As we all know by now, claiming non-dom status confers significant tax advantages. But who are these people? A timely piece of research from Warwick and the LSE helpfully tells us. There aren’t that many non-doms in Britain (around 70,000, give or take). However, depending on the circles you roll in, you’d be forgiven for thinking that figure is far higher. One-in-five top earning bankers – and two-in-five of those with annual income over £5 million – are non-doms. That’s compared with the less than three-in-1,000 who have claimed non-dom status while earning less than £100,000.
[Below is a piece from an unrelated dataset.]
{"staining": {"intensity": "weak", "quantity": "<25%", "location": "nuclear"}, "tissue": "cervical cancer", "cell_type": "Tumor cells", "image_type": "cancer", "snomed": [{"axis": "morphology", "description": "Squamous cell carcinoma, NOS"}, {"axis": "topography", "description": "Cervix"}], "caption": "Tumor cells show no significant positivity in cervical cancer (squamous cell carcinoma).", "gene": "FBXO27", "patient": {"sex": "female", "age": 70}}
Unsurprisingly, most of them live in London. Your chances of bumping into a non-dom increase significantly if you take a stroll through, say, Belgravia. More than one-in-ten adults living in Kensington and the Cities of London and Westminster are non-doms. Most non-doms come from Western Europe and the US – and, since 2001, there has been a sharp spike in the number of non-doms from China, the former Soviet states and India. The researchers concluded that there is “compelling support” for the “public perception that non-doms are part of a global economic elite”.
None of what the chancellor and his family have done is illegal. They simply took advantage of a set of rules in this country that exist to help people with exorbitant amounts of money. But that doesn’t mean it isn’t wrong – especially when the person benefitting from those rules is responsible for the public finances of a state enduring an unprecedented collapse in living standards, which they have done little to alleviate. Every pound of tax that people like Murthy avoids takes money out of the pockets of the people who really need it. For a chancellor who is intent on hiking taxes for working people to green-light, excuse and defend such an arrangement is unforgivable.
It should be a nail in the coffin of Sunak’s Icarian political career. But, knowing Britain, it won’t be.